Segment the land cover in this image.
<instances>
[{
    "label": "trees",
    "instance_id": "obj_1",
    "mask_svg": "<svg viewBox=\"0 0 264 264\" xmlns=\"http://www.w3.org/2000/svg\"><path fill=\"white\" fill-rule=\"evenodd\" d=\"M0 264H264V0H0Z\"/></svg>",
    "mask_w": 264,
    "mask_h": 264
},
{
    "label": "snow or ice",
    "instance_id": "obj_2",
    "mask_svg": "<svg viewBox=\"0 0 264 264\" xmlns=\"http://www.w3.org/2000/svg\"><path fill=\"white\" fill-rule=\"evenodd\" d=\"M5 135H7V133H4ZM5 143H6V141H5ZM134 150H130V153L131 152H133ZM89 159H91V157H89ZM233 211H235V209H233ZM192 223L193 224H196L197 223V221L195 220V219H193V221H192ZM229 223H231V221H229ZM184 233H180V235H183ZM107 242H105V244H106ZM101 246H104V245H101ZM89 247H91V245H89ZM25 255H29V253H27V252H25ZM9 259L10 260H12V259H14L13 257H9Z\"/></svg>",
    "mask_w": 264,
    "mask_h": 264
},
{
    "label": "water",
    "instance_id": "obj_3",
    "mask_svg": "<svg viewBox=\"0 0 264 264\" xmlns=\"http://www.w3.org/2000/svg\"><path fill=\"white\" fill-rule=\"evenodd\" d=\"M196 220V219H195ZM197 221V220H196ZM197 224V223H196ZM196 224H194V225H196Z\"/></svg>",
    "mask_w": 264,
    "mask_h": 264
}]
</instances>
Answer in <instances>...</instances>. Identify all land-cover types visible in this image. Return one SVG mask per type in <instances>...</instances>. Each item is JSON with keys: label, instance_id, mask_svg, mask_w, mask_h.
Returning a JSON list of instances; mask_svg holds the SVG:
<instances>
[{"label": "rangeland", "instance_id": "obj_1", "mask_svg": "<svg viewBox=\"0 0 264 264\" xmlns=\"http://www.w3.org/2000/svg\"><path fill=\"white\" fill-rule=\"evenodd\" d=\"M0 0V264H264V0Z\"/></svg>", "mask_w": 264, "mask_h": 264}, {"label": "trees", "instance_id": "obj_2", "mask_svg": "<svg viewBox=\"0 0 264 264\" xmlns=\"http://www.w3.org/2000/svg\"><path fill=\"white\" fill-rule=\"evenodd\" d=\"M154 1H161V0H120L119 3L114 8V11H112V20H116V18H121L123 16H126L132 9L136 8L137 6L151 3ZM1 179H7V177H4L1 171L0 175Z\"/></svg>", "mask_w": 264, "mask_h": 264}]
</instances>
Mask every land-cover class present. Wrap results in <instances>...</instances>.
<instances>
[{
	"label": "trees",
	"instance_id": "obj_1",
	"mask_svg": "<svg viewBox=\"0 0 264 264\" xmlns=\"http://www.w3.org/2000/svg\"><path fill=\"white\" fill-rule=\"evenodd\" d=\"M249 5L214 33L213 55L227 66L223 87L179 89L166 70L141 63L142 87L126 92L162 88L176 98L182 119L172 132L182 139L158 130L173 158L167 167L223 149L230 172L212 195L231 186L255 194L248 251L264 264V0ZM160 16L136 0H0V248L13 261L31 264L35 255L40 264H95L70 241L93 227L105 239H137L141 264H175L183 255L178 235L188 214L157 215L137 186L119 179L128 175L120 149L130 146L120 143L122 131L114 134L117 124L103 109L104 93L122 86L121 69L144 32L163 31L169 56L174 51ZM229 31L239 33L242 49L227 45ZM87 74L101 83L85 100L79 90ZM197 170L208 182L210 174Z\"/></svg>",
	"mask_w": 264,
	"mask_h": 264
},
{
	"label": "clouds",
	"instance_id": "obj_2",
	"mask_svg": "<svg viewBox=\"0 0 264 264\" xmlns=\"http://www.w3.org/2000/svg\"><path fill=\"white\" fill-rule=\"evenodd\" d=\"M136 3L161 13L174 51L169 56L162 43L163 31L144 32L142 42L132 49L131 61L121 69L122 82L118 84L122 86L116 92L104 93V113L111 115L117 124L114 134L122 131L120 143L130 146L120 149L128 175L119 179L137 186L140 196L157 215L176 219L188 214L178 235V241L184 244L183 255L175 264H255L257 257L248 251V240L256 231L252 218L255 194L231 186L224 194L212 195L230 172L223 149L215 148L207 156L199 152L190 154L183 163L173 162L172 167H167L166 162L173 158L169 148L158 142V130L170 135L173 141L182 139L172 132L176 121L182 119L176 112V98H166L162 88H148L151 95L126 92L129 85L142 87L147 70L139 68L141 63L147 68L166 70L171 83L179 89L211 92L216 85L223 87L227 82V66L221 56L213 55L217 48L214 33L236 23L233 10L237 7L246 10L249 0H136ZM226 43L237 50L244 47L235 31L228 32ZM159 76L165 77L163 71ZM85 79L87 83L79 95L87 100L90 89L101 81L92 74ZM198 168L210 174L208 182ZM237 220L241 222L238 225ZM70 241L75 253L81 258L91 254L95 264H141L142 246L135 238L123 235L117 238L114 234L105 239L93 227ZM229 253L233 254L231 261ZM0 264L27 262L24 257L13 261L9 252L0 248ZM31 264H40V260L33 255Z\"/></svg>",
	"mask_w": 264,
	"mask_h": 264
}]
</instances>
____
Instructions for the task:
Rewrite the entries from their first line through the line containing "Answer in <instances>...</instances>.", with "snow or ice" swapped for "snow and ice" and nothing else changed.

Final result:
Segment the land cover in this image.
<instances>
[{
    "label": "trees",
    "instance_id": "obj_1",
    "mask_svg": "<svg viewBox=\"0 0 264 264\" xmlns=\"http://www.w3.org/2000/svg\"><path fill=\"white\" fill-rule=\"evenodd\" d=\"M0 264H264V0H0Z\"/></svg>",
    "mask_w": 264,
    "mask_h": 264
},
{
    "label": "snow and ice",
    "instance_id": "obj_2",
    "mask_svg": "<svg viewBox=\"0 0 264 264\" xmlns=\"http://www.w3.org/2000/svg\"><path fill=\"white\" fill-rule=\"evenodd\" d=\"M5 135H7V133H4ZM5 143H6V141H5ZM134 150H130V153L131 152H133ZM89 159H91V157H89ZM233 211H235V209H233ZM192 223L193 224H196L197 223V221L195 220V219H193V221H192ZM229 223H231V221H229ZM184 233H180V235H183ZM107 242H105V244H106ZM101 246H104V245H101ZM89 247H91V245H89ZM25 255H29V253H27V252H25ZM9 259L10 260H12V259H14L13 257H9Z\"/></svg>",
    "mask_w": 264,
    "mask_h": 264
},
{
    "label": "water",
    "instance_id": "obj_3",
    "mask_svg": "<svg viewBox=\"0 0 264 264\" xmlns=\"http://www.w3.org/2000/svg\"><path fill=\"white\" fill-rule=\"evenodd\" d=\"M196 220V219H195ZM197 221V220H196ZM197 224V223H196ZM196 224H194V225H196Z\"/></svg>",
    "mask_w": 264,
    "mask_h": 264
}]
</instances>
Answer in <instances>...</instances>. Identify all land-cover types visible in this image. Return one SVG mask per type in <instances>...</instances>. Each item is JSON with keys: label, instance_id, mask_svg, mask_w, mask_h.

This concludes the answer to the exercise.